PROBLEM REQUIREMENTS: For every record that follows, write out the text exactly and omit the picture, if one is present.

========================================================================

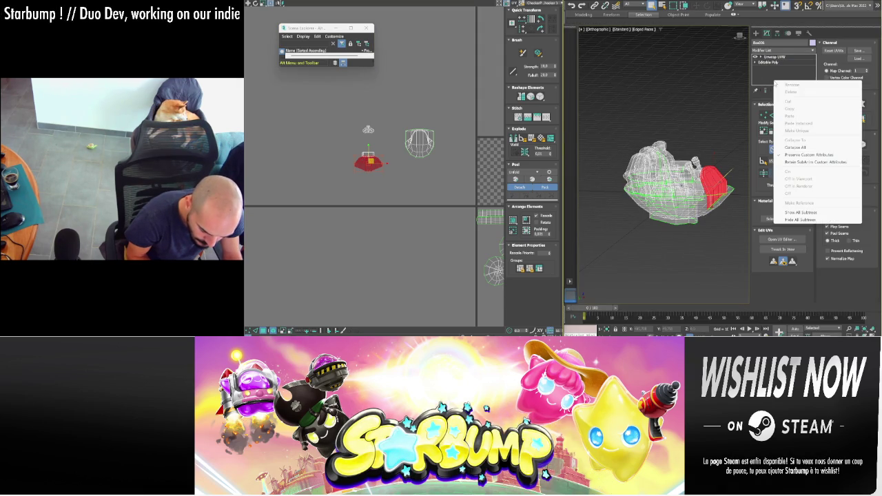
click(794, 151)
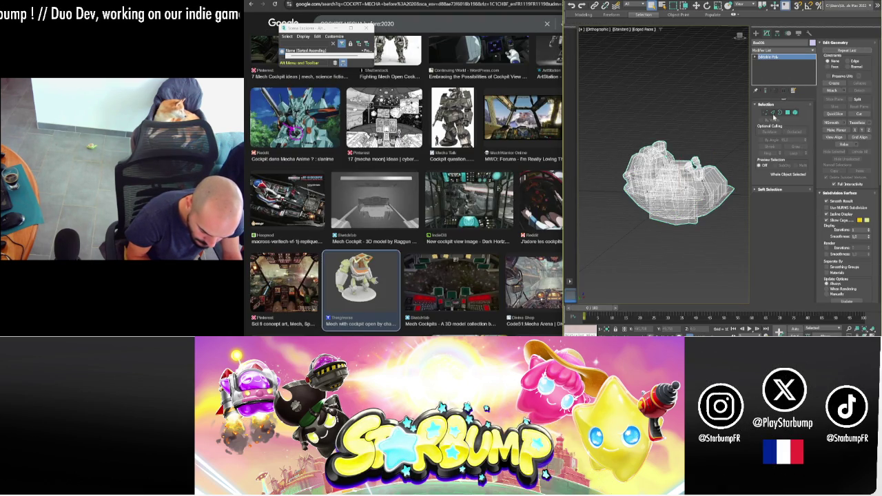
- Select the pod's open borders, inspect them from several angles, then deselect
click(779, 114)
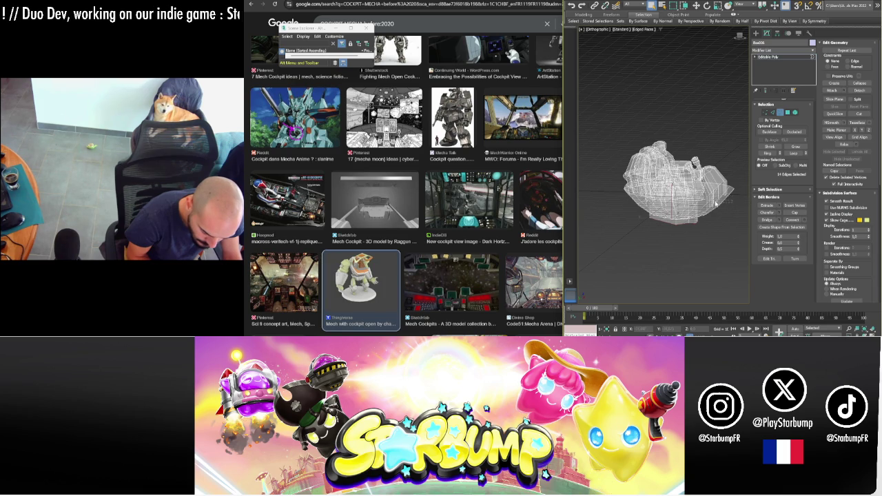
click(715, 202)
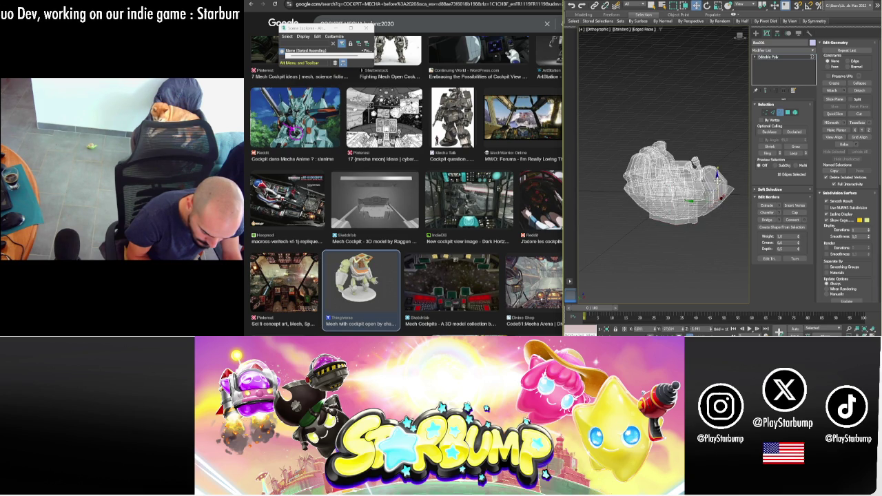
mouse_move(717, 176)
alt+middle_down()
mouse_move(696, 200)
mouse_move(717, 185)
alt+middle_up()
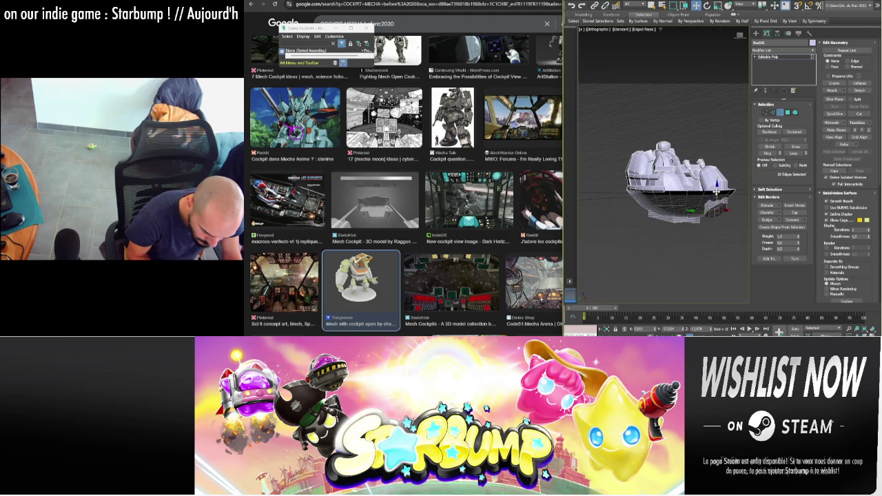
mouse_move(717, 181)
alt+middle_down()
mouse_move(696, 191)
mouse_move(753, 186)
alt+middle_up()
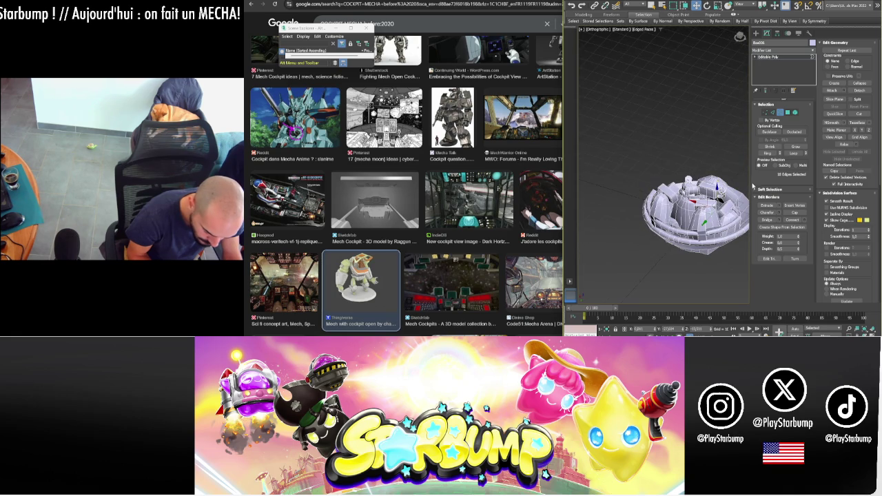
mouse_move(696, 206)
alt+middle_down()
mouse_move(682, 190)
mouse_move(689, 207)
alt+middle_up()
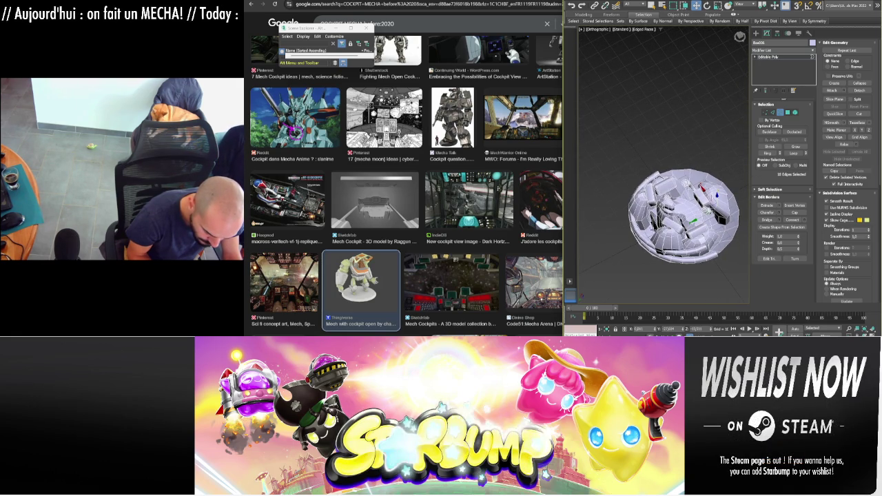
alt+middle_drag(683, 214, 710, 208)
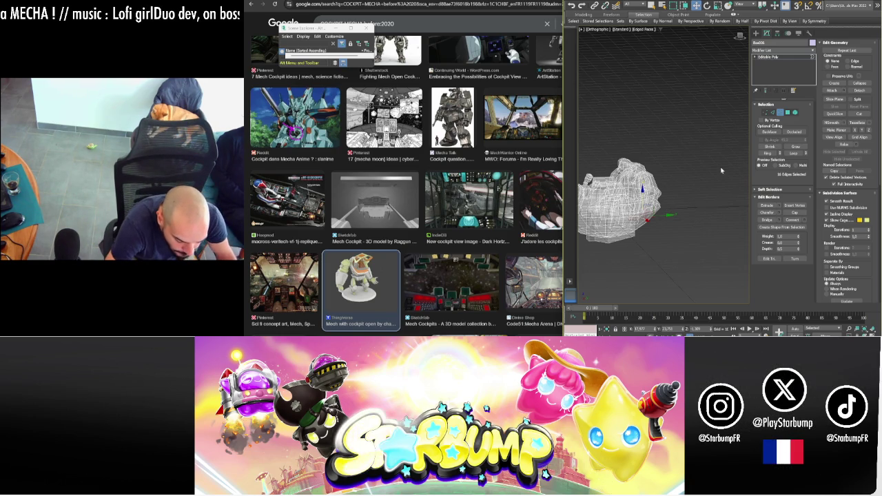
click(688, 153)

========================================================================

ANSWER SECTION:
click(794, 151)
- Select the pod's open borders, inspect them from several angles, then deselect
click(779, 114)
click(715, 202)
mouse_move(717, 176)
alt+middle_down()
mouse_move(696, 200)
mouse_move(717, 185)
alt+middle_up()
mouse_move(717, 181)
alt+middle_down()
mouse_move(696, 191)
mouse_move(753, 186)
alt+middle_up()
mouse_move(696, 206)
alt+middle_down()
mouse_move(682, 190)
mouse_move(689, 207)
alt+middle_up()
alt+middle_drag(683, 214, 710, 208)
click(688, 153)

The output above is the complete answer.